SMEs, tax and rewiring obsolete mindsets

The PTI government has been fire-fighting since coming to power

The writer has a business administration and marketing background and is an upcoming private entrepreneur in Islamabad. He can be reached at saad.gul2@gmail.com

Small- to medium-sized businesses in many developing economies constitute over 90% of the business population. In Pakistan, SMEs make about 90% of the economic establishment. However, they remain elusive to our economy; they don’t contribute towards financial prosperity. Simply put, the government’s income revenue off SMEs is extremely low.

Pakistan’s government does not make much money from direct taxes, quite alarming for a country, where SMEs contribute some 40% to the GDP, while their share in total tax revenues is estimated to be less than 10%. This means a 30% mismatch between revenues and expenses, most probably because the majority of SMEs are not registered with the Federal Board of Revenue (FBR).

The deficit has to be mostly borrowed and repaid with interest. We have to take new loans to pay off older loans. Often, expensive foreign loans become the only resort, also to correct the imbalance in external trade. So the country is trapped in a vicious cycle of debts and their servicing because of lesser direct and indirect taxes off SMEs as well as disproportionate imports.

In developed countries like Canada and most of Europe, SMEs are the engine of the economy and their success is vital to economic prosperity and sustainability. Collectively, small businesses now account for about seven out of ten private sector jobs. These are the benchmarks we want to work towards. So how can we then start doing things a little differently to expect different results?

Individually, we all have to realise that tax is not an end in itself. We have to change the culture of tax evasion. Plug the holes that big and small businesses exploit in connivance with the FBR to cheat the state off revenues. We need to sensitise people at large that taxes are not a penalty or punishment; paying taxes is our responsibility as citizens of this country. Citizens of all developed economies pay their taxes; Pakistanis also need to stop pretending that ‘it is alright because if no one else is paying tax, why should we?’ This prevalent herd mindset ought to be shunned.

Individuals and business owners of SMEs have to start paying their share of taxes. We must learn the difference between tax evasion, which is criminal, and tax optimisation, which is unethical but not illegal.


We must be ready to do our part whole heartedly. Our trust with the state has been shattered for decades but rationality says that we must learn to trust again.

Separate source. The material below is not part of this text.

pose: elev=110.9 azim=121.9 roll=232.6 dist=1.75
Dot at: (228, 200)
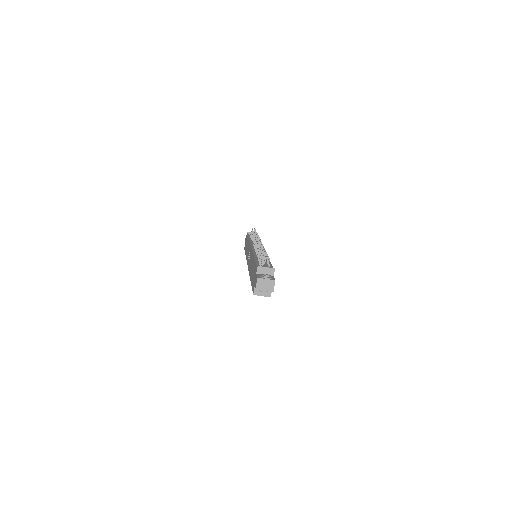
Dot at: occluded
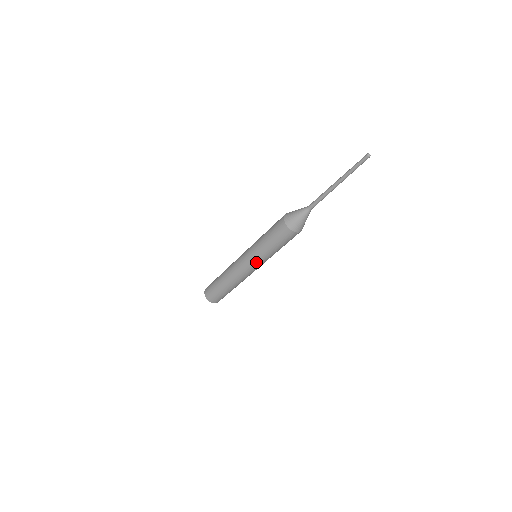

With Shabbar Rizvi as the chief taxman, one would hope new, innovative measures will be taken to rewire the country’s mindset to a completely new way of thinking. The FBR has to inject confidence and lobby for honest tax payment, instead of acting as an extractive and blackmailing institution.

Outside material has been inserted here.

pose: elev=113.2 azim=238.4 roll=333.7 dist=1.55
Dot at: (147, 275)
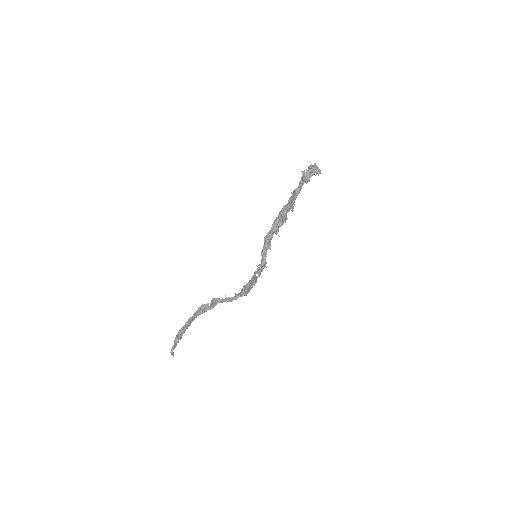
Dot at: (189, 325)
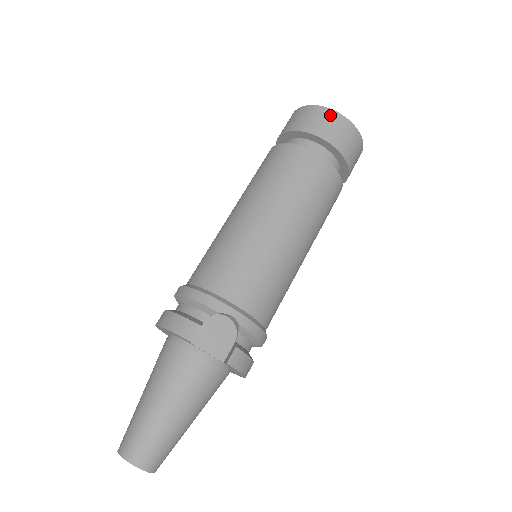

The PTI government has been fire-fighting since coming to power. It will have to repay $37 billion in the next three to four years. And the debt mountain is likely to grow for the simple reason that the capacity of the large-scale manufacturing, SMEs and agriculture has largely remained stagnant. Corrupt practices and mindless imports on the other hand have been a resource drain on a weak and cash-strapped economy. For most Pakistanis, Khan’s endless rhetoric on corruption and foreign loans has become a drag on nerves in times when they have been hit hard by the spiraling inflation.

The new FBR chairman may, hopefully, inject new thinking on revenue collection, and open avenues for greater financial resources. The only way to do so is through radical reform by experts and not civil servants, who are mostly hostage to the Planning Commission regime, and are usually shy of thinking out of the box.

Published in The Express Tribune, May 13th, 2019.